__WORK INSTRUCTION__
Scan the entries below and extract each line with the word "http" in it.

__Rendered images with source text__
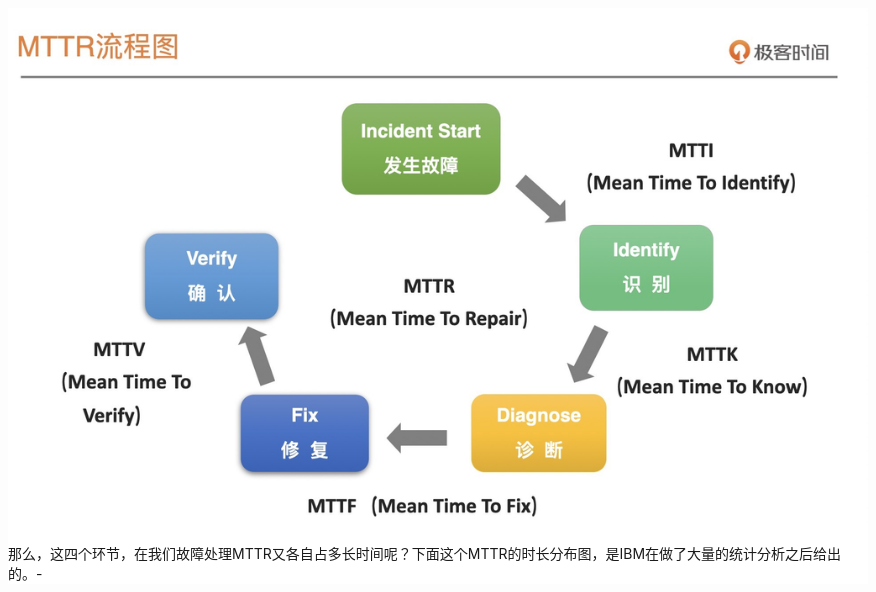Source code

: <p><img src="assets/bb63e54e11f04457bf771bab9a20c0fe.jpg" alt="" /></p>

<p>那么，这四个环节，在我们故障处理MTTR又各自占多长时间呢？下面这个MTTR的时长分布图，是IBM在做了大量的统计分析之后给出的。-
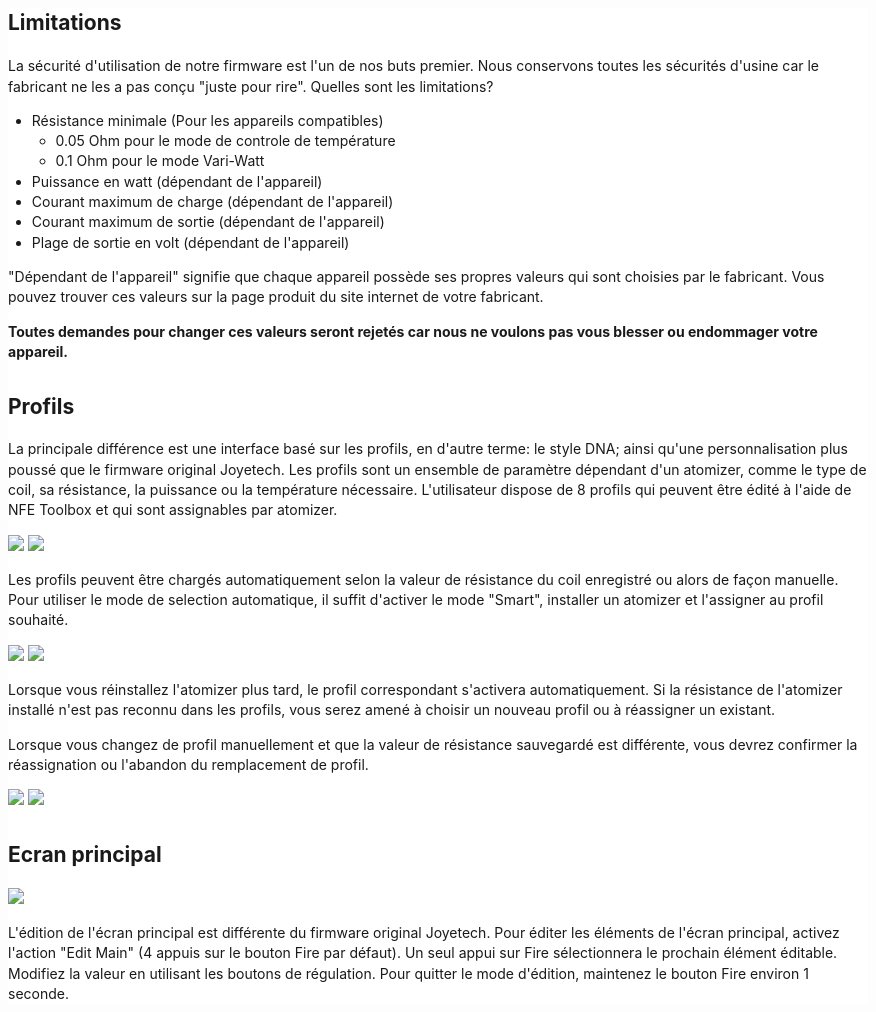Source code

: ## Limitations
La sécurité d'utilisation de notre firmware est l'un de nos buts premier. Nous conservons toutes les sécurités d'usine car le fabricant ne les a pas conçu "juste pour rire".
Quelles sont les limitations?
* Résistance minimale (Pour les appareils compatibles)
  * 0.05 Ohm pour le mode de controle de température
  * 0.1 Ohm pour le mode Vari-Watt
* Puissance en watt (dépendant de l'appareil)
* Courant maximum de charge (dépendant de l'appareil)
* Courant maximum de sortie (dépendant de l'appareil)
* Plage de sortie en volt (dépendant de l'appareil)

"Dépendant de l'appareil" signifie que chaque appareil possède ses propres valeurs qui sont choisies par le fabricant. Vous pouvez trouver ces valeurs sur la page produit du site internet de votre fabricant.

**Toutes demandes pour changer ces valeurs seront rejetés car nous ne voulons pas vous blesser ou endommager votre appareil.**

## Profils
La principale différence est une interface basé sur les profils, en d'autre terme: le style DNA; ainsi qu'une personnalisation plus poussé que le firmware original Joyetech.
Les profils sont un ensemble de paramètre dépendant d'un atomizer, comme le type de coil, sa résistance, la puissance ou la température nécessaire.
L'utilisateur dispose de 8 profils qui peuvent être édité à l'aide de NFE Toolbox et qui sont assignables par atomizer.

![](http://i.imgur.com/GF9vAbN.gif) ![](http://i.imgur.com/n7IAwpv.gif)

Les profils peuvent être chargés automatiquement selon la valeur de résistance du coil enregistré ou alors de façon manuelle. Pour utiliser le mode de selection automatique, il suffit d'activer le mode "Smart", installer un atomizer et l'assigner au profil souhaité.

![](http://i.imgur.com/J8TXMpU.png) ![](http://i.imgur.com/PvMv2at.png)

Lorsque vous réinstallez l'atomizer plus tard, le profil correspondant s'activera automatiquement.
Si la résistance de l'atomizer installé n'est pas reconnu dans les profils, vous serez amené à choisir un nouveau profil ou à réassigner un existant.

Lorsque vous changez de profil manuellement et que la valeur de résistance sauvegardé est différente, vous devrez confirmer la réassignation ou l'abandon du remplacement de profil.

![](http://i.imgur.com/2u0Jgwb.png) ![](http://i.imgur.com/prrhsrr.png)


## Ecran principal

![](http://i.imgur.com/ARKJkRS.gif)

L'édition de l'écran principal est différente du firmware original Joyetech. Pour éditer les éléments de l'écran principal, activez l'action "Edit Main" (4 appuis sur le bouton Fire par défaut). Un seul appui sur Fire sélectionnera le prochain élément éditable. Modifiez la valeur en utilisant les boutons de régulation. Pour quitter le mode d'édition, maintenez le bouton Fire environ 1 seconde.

__TASK RESPONSE__
![](http://i.imgur.com/GF9vAbN.gif) ![](http://i.imgur.com/n7IAwpv.gif)
![](http://i.imgur.com/J8TXMpU.png) ![](http://i.imgur.com/PvMv2at.png)
![](http://i.imgur.com/2u0Jgwb.png) ![](http://i.imgur.com/prrhsrr.png)
![](http://i.imgur.com/ARKJkRS.gif)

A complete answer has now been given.